Stewardship Part 1: Being, Not Just Receiving

By Stacey Tuttle

I’ve been doing a lot of thinking about stewardship lately.  I guess that may be natural, given the circumstances.  What circumstances?  Well, for starters, I “raise support” for my job.  This means that the organization I work for doesn’t pay me a salary.  Instead, I get other people who want to support what we do to send money to our organization to fund my work.  As I ask for other people to consider sending money to support me (I mean, technically, I should say they are supporting the work we pray God is doing through us—but in a practical sense, and in a simple sense, they are supporting me) I naturally tend to think a bit about stewardship.

Wikipedia says stewardship is “an ethic that embodies responsible planning and management of resources.”  Webster adds that it’s the “careful and responsible management of something entrusted to one’s care.”  For the purposes of this article, I would put those two together and add mention of the Source of your resources, the One to whom you are responsible to steward well.  Putting it all together, stewardship is the careful, responsible planning and management of any and all things that are entrusted to your care by God.

I have heard a lot of sermons about stewardship in my lifetime.  I know that “my” money isn’t really mine, but given to me by God, entrusted to me.  It’s a resource that He wants me to steward well, to manage carefully in a way that would honor Him as the giver, the actual owner of that resource. I also know that this concept doesn’t just apply to my money, but also to my time, my car, my apartment, etc.  This isn’t really new to most of us, I would wager. My recent thoughts on stewardship have taken a surprising turn, however, so stick with me.
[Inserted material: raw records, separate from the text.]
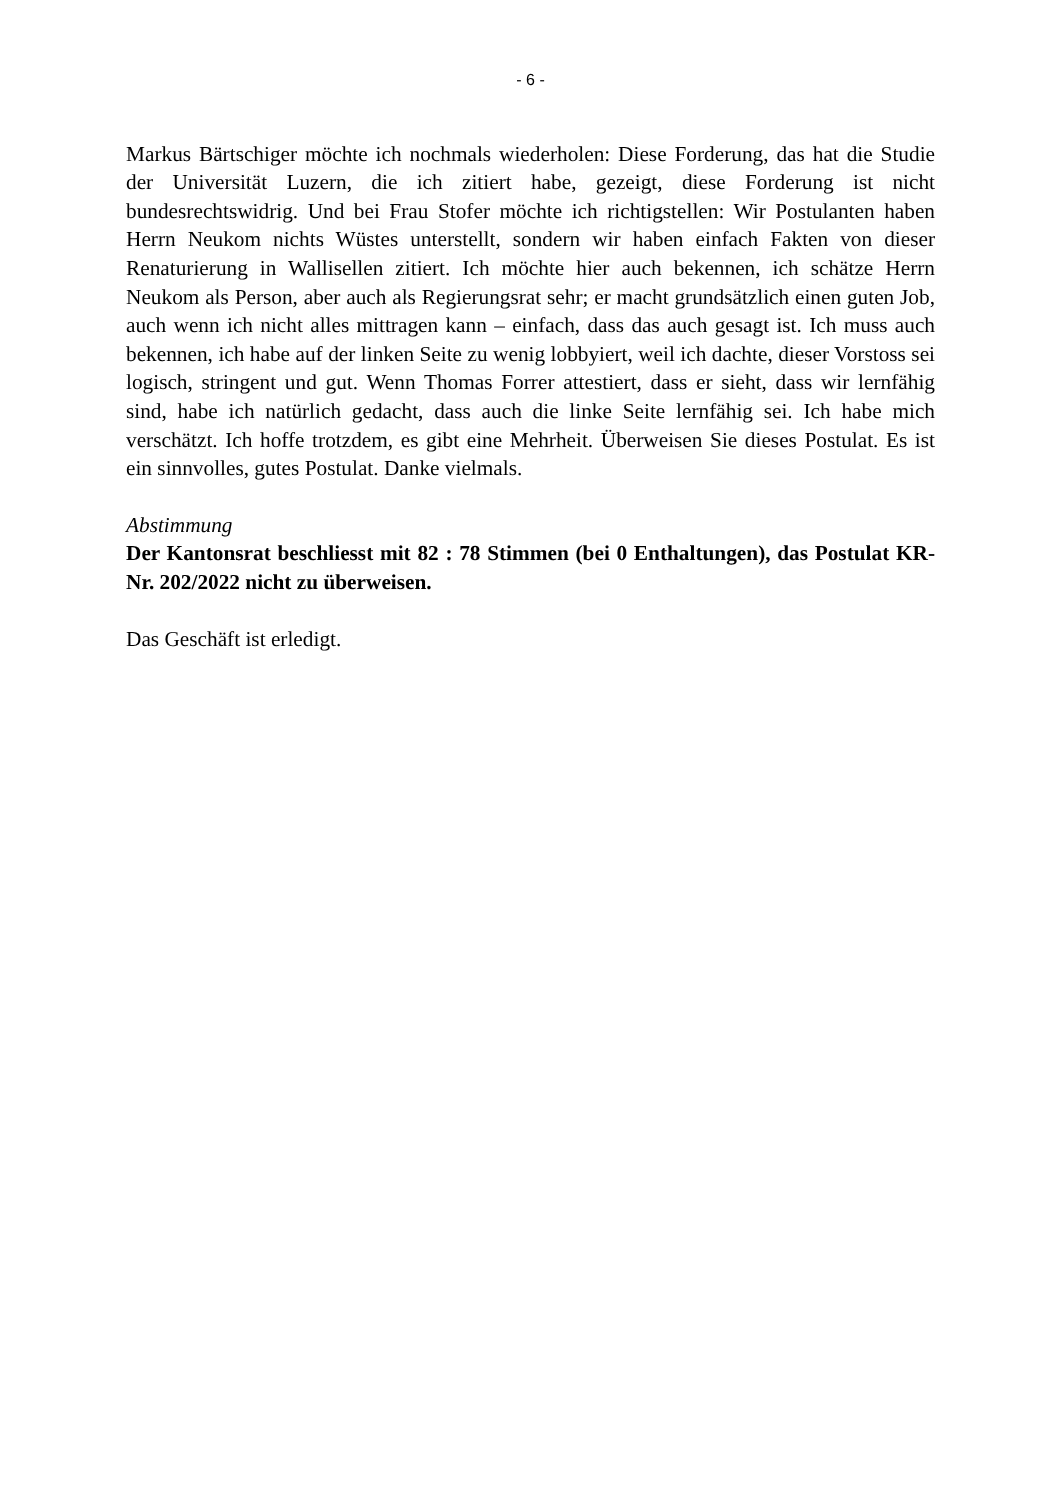- 6 -
Markus Bärtschiger möchte ich nochmals wiederholen: Diese Forderung, das hat die Studie der Universität Luzern, die ich zitiert habe, gezeigt, diese Forderung ist nicht bundesrechtswidrig. Und bei Frau Stofer möchte ich richtigstellen: Wir Postulanten haben Herrn Neukom nichts Wüstes unterstellt, sondern wir haben einfach Fakten von dieser Renaturierung in Wallisellen zitiert. Ich möchte hier auch bekennen, ich schätze Herrn Neukom als Person, aber auch als Regierungsrat sehr; er macht grundsätzlich einen guten Job, auch wenn ich nicht alles mittragen kann – einfach, dass das auch gesagt ist. Ich muss auch bekennen, ich habe auf der linken Seite zu wenig lobbyiert, weil ich dachte, dieser Vorstoss sei logisch, stringent und gut. Wenn Thomas Forrer attestiert, dass er sieht, dass wir lernfähig sind, habe ich natürlich gedacht, dass auch die linke Seite lernfähig sei. Ich habe mich verschätzt. Ich hoffe trotzdem, es gibt eine Mehrheit. Überweisen Sie dieses Postulat. Es ist ein sinnvolles, gutes Postulat. Danke vielmals.
Abstimmung
Der Kantonsrat beschliesst mit 82 : 78 Stimmen (bei 0 Enthaltungen), das Postulat KR-Nr. 202/2022 nicht zu überweisen.
Das Geschäft ist erledigt.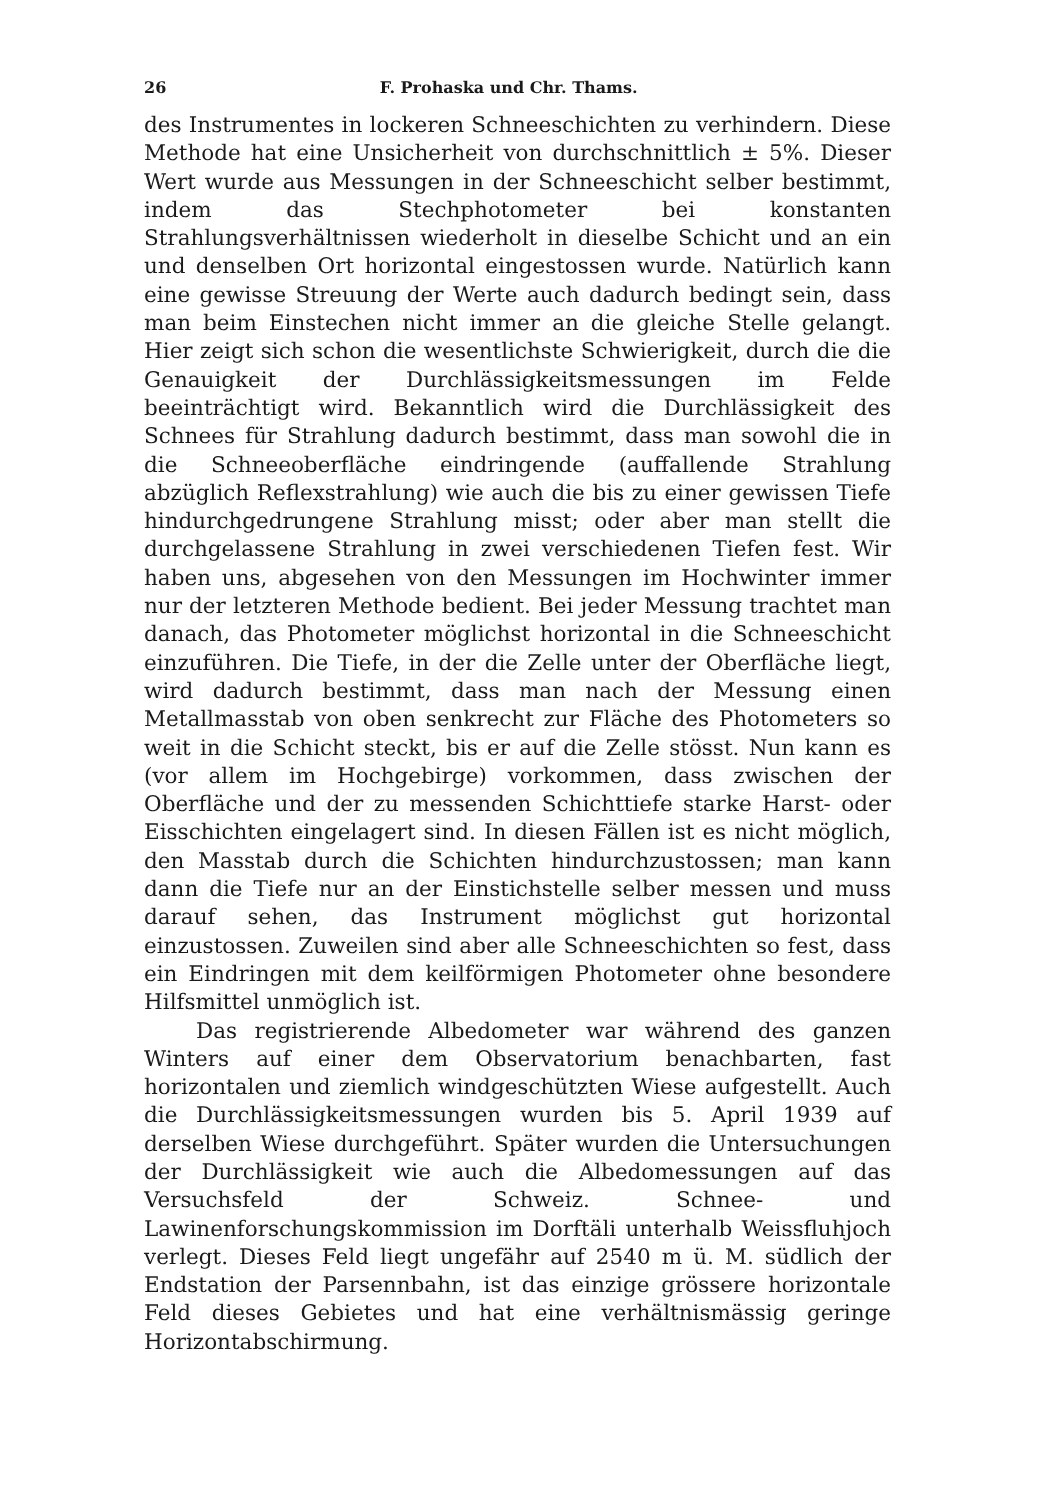26 F. Prohaska und Chr. Thams.
des Instrumentes in lockeren Schneeschichten zu verhindern. Diese Methode hat eine Unsicherheit von durchschnittlich ± 5%. Dieser Wert wurde aus Messungen in der Schneeschicht selber bestimmt, indem das Stechphotometer bei konstanten Strahlungsverhältnissen wiederholt in dieselbe Schicht und an ein und denselben Ort horizontal eingestossen wurde. Natürlich kann eine gewisse Streuung der Werte auch dadurch bedingt sein, dass man beim Einstechen nicht immer an die gleiche Stelle gelangt. Hier zeigt sich schon die wesentlichste Schwierigkeit, durch die die Genauigkeit der Durchlässigkeitsmessungen im Felde beeinträchtigt wird. Bekanntlich wird die Durchlässigkeit des Schnees für Strahlung dadurch bestimmt, dass man sowohl die in die Schneeoberfläche eindringende (auffallende Strahlung abzüglich Reflexstrahlung) wie auch die bis zu einer gewissen Tiefe hindurchgedrungene Strahlung misst; oder aber man stellt die durchgelassene Strahlung in zwei verschiedenen Tiefen fest. Wir haben uns, abgesehen von den Messungen im Hochwinter immer nur der letzteren Methode bedient. Bei jeder Messung trachtet man danach, das Photometer möglichst horizontal in die Schneeschicht einzuführen. Die Tiefe, in der die Zelle unter der Oberfläche liegt, wird dadurch bestimmt, dass man nach der Messung einen Metallmasstab von oben senkrecht zur Fläche des Photometers so weit in die Schicht steckt, bis er auf die Zelle stösst. Nun kann es (vor allem im Hochgebirge) vorkommen, dass zwischen der Oberfläche und der zu messenden Schichttiefe starke Harst- oder Eisschichten eingelagert sind. In diesen Fällen ist es nicht möglich, den Masstab durch die Schichten hindurchzustossen; man kann dann die Tiefe nur an der Einstichstelle selber messen und muss darauf sehen, das Instrument möglichst gut horizontal einzustossen. Zuweilen sind aber alle Schneeschichten so fest, dass ein Eindringen mit dem keilförmigen Photometer ohne besondere Hilfsmittel unmöglich ist.
Das registrierende Albedometer war während des ganzen Winters auf einer dem Observatorium benachbarten, fast horizontalen und ziemlich windgeschützten Wiese aufgestellt. Auch die Durchlässigkeitsmessungen wurden bis 5. April 1939 auf derselben Wiese durchgeführt. Später wurden die Untersuchungen der Durchlässigkeit wie auch die Albedomessungen auf das Versuchsfeld der Schweiz. Schnee- und Lawinenforschungskommission im Dorftäli unterhalb Weissfluhjoch verlegt. Dieses Feld liegt ungefähr auf 2540 m ü. M. südlich der Endstation der Parsennbahn, ist das einzige grössere horizontale Feld dieses Gebietes und hat eine verhältnismässig geringe Horizontabschirmung.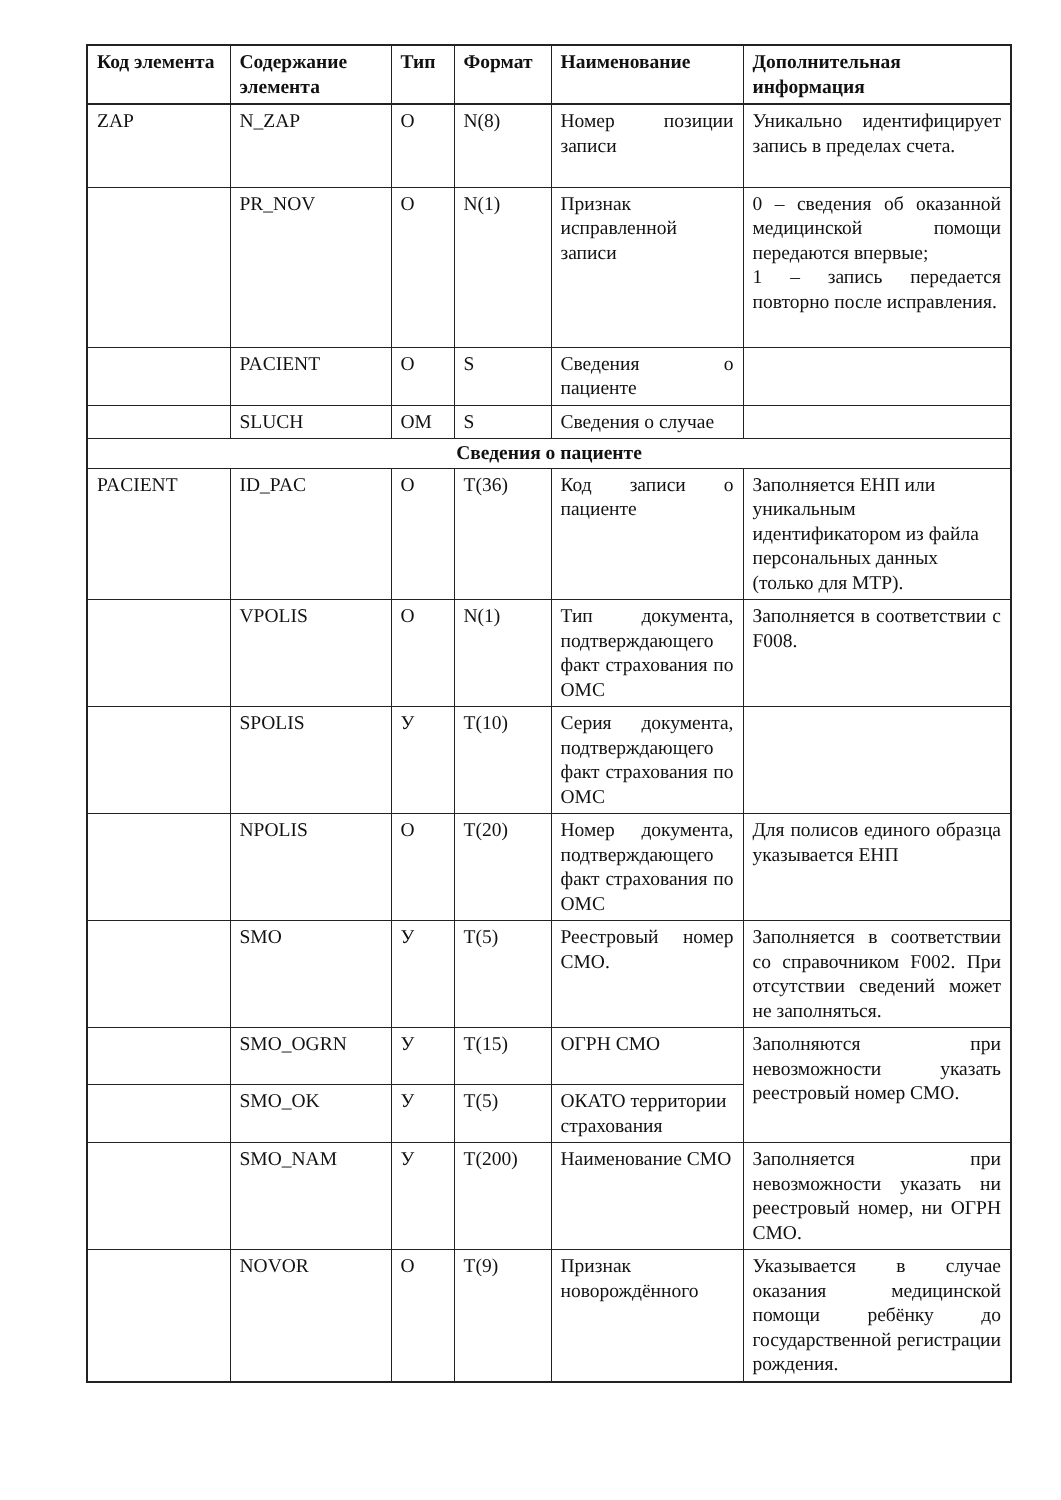| Код элемента | Содержание элемента | Тип | Формат | Наименование | Дополнительная информация |
| --- | --- | --- | --- | --- | --- |
| ZAP | N_ZAP | O | N(8) | Номер позиции записи | Уникально идентифицирует запись в пределах счета. |
| | PR_NOV | O | N(1) | Признак исправленной записи | 0 – сведения об оказанной медицинской помощи передаются впервые; 1 – запись передается повторно после исправления. |
| | PACIENT | O | S | Сведения о пациенте | |
| | SLUCH | OM | S | Сведения о случае | |
| Сведения о пациенте | | | | | |
| PACIENT | ID_PAC | O | T(36) | Код записи о пациенте | Заполняется ЕНП или уникальным идентификатором из файла персональных данных (только для МТР). |
| | VPOLIS | O | N(1) | Тип документа, подтверждающего факт страхования по ОМС | Заполняется в соответствии с F008. |
| | SPOLIS | У | T(10) | Серия документа, подтверждающего факт страхования по ОМС | |
| | NPOLIS | O | T(20) | Номер документа, подтверждающего факт страхования по ОМС | Для полисов единого образца указывается ЕНП |
| | SMO | У | T(5) | Реестровый номер СМО. | Заполняется в соответствии со справочником F002. При отсутствии сведений может не заполняться. |
| | SMO_OGRN | У | T(15) | ОГРН СМО | Заполняются при невозможности указать реестровый номер СМО. |
| | SMO_OK | У | T(5) | ОКАТО территории страхования | |
| | SMO_NAM | У | T(200) | Наименование СМО | Заполняется при невозможности указать ни реестровый номер, ни ОГРН СМО. |
| | NOVOR | O | T(9) | Признак новорождённого | Указывается в случае оказания медицинской помощи ребёнку до государственной регистрации рождения. |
I think the process of raising support has put a new spin on the concept of stewardship for me.  It is forcing me to take a hard look at myself and question if I am a worthy investment of someone else’s resources. Can I really look in the mirror and know that if someone invests God’s financial resources entrusted to them into me and my ministry, that I will be worthy of that investment?  It’s also forcing me to look back to when I was on the other end of the stick, to when I had a corporate job and steady income with some to spare—was I then a good
steward of the abundance I had?  Was I a generous supporter of other people in positions of ministry?

Those are tough questions. I see my “former” life in a different light now that I’m on this end, now that I’m the one doing the asking instead of the giving.  Not only has this been a wake-up call to me in a lot of areas, but it has also made a difference in how I pray. I used to simply pray for the resources I lacked, for “God my Provider” to show Himself as such in my life.  Not a bad prayer.  Certainly, we are supposed to come to God with our needs.  In fact, I have even learned to be somewhat thankful (can I be reluctantly grateful?) for the fact that I have needs, only because it has allowed me to know God as my provider in a far more real, personal, and intimate way.

Let me interject here. How will you ever know God as healer, unless you need healing?  How will you know Him as provider unless you are in need of provision?  How will you know Him as your strength unless you experience weakness? I could go on, but the point is, we say we want to know Him, but we resent any circumstance that gives us the opportunity to really know some aspect of his nature towards us.  I’m learning (what is it Paul says, “I do not consider myself yet to have taken hold of it”[1]?) to appreciate how being in need has revealed His loving provision toward me.

OK, that was a freebie.  Let’s go back to what I was saying about how my prayers have changed.  Suddenly I find that I’m not just praying for
resources that I need anymore.  Before I even pray for what I need or want, I’m now asking God to make me worthy of that investment of His resources.  It’s amazing, but I find that I am honestly becoming more concerned with whether or not I am the right kind of person, the kind of person whom God can entrust with His resources.  If I’m not, then He is wasting His money on me, or whatever resource I might be asking for.

I long to be able to look into the mirror and know that if God were to bless me with an abundance of money, that I would be the kind of
person who would invest it wisely in the Kingdom of God, who would see it multiply and reap a harvest of benefit for God’s people.  I would like to know that I wouldn’t first think about all the things on my wish list I haven’t been able to afford till then.  If I am not that person, then God
is probably very wise to withhold that money from me and give it to someone else who will steward it better.

God has been changing my heart.  I used to desire His resources first, without a thought as to how He should feel about giving them to me.  Now I am beginning to desire first that He might feel good about giving His resources to me.  I find I am desiring more and more to be the right kind of person, a worthy person, than that I am comfortable and have what I want.

How about you?  Have you ever given much thought to the issue of stewardship?  Do you ask God how He would like you to use and/or give the resources that have been entrusted to you?  Do you see God as the source of all that you have?  What about when hard times come, can you give thanks for the opportunity to get to know God in a new way?  Have you ever asked him to make you the right kind of steward?

I challenge you to begin to pray that God would make you into the right sort of person, the sort of person who can be entrusted with God’s resources—a good steward.Luke 16:10-11 says, “Whoever can be trusted with very little can also be trusted with much, and whoever is dishonest with very little will also be dishonest with much.  So if you have not been trustworthy in handling worldly wealth, who will trust you with true riches?”